### Exercise materials
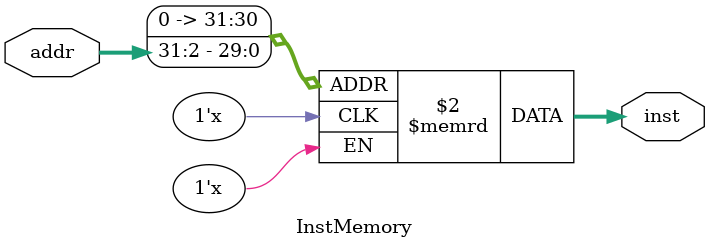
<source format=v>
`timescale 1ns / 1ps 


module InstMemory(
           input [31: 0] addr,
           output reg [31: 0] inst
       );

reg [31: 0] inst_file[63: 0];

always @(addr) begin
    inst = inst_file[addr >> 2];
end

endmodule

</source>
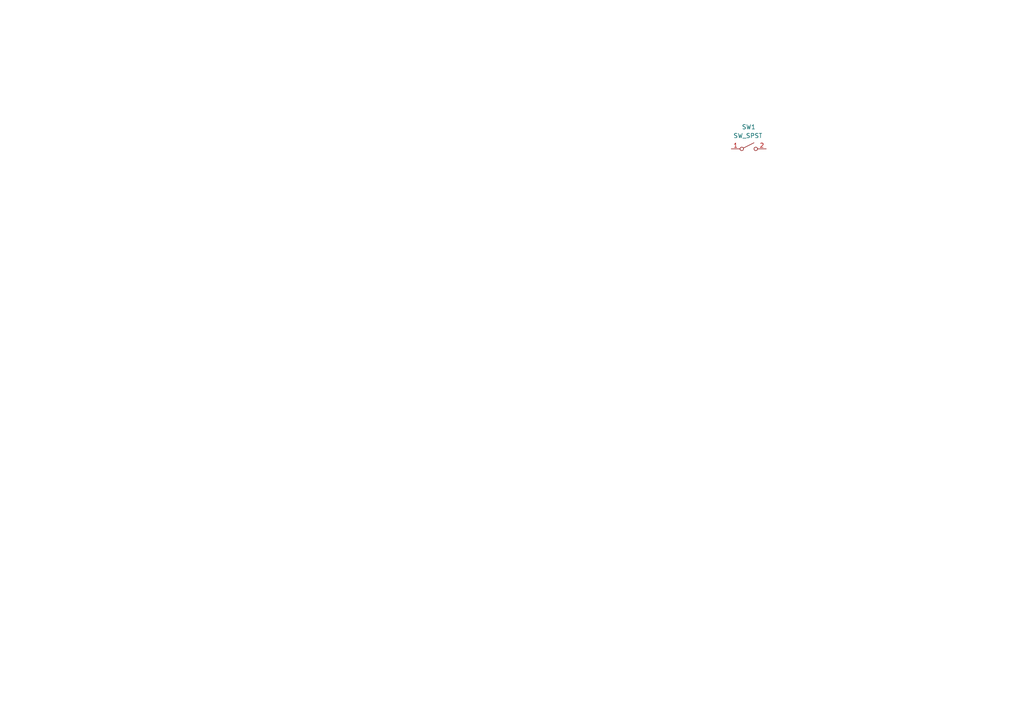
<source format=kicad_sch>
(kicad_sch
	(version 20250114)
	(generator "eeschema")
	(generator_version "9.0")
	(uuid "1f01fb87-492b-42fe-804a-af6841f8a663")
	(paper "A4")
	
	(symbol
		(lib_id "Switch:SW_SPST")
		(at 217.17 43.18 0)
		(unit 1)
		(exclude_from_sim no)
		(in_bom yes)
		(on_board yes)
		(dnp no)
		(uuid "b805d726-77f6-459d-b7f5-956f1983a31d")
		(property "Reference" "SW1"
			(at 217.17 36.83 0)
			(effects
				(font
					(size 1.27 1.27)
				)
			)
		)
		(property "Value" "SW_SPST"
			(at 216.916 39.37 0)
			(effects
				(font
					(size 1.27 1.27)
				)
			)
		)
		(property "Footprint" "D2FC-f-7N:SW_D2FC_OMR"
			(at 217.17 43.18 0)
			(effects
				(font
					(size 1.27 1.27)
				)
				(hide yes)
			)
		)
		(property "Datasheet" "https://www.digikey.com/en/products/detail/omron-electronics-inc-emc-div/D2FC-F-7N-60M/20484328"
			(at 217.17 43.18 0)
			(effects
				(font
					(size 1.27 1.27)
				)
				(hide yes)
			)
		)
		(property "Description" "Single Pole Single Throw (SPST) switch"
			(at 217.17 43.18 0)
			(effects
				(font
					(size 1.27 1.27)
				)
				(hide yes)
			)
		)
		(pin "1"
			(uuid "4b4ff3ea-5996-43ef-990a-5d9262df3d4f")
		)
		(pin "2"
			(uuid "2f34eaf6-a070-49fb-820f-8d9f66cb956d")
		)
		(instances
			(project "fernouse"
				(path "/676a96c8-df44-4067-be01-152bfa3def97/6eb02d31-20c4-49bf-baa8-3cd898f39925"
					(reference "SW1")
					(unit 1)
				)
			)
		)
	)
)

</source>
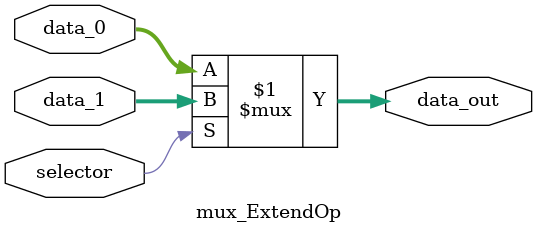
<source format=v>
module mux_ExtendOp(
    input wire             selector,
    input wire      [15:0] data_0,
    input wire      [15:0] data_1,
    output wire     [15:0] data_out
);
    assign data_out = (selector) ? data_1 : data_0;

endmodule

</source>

### Problem requirements
Restate all entries exactly; pictures stay out.

### Answer space
<source format=v>
`timescale 1ns / 1ps 


module InstMemory(
           input [31: 0] addr,
           output reg [31: 0] inst
       );

reg [31: 0] inst_file[63: 0];

always @(addr) begin
    inst = inst_file[addr >> 2];
end

endmodule

</source>
<source format=kicad_sch>
(kicad_sch
	(version 20250114)
	(generator "eeschema")
	(generator_version "9.0")
	(uuid "1f01fb87-492b-42fe-804a-af6841f8a663")
	(paper "A4")
	
	(symbol
		(lib_id "Switch:SW_SPST")
		(at 217.17 43.18 0)
		(unit 1)
		(exclude_from_sim no)
		(in_bom yes)
		(on_board yes)
		(dnp no)
		(uuid "b805d726-77f6-459d-b7f5-956f1983a31d")
		(property "Reference" "SW1"
			(at 217.17 36.83 0)
			(effects
				(font
					(size 1.27 1.27)
				)
			)
		)
		(property "Value" "SW_SPST"
			(at 216.916 39.37 0)
			(effects
				(font
					(size 1.27 1.27)
				)
			)
		)
		(property "Footprint" "D2FC-f-7N:SW_D2FC_OMR"
			(at 217.17 43.18 0)
			(effects
				(font
					(size 1.27 1.27)
				)
				(hide yes)
			)
		)
		(property "Datasheet" "https://www.digikey.com/en/products/detail/omron-electronics-inc-emc-div/D2FC-F-7N-60M/20484328"
			(at 217.17 43.18 0)
			(effects
				(font
					(size 1.27 1.27)
				)
				(hide yes)
			)
		)
		(property "Description" "Single Pole Single Throw (SPST) switch"
			(at 217.17 43.18 0)
			(effects
				(font
					(size 1.27 1.27)
				)
				(hide yes)
			)
		)
		(pin "1"
			(uuid "4b4ff3ea-5996-43ef-990a-5d9262df3d4f")
		)
		(pin "2"
			(uuid "2f34eaf6-a070-49fb-820f-8d9f66cb956d")
		)
		(instances
			(project "fernouse"
				(path "/676a96c8-df44-4067-be01-152bfa3def97/6eb02d31-20c4-49bf-baa8-3cd898f39925"
					(reference "SW1")
					(unit 1)
				)
			)
		)
	)
)

</source>
<source format=v>
module mux_ExtendOp(
    input wire             selector,
    input wire      [15:0] data_0,
    input wire      [15:0] data_1,
    output wire     [15:0] data_out
);
    assign data_out = (selector) ? data_1 : data_0;

endmodule

</source>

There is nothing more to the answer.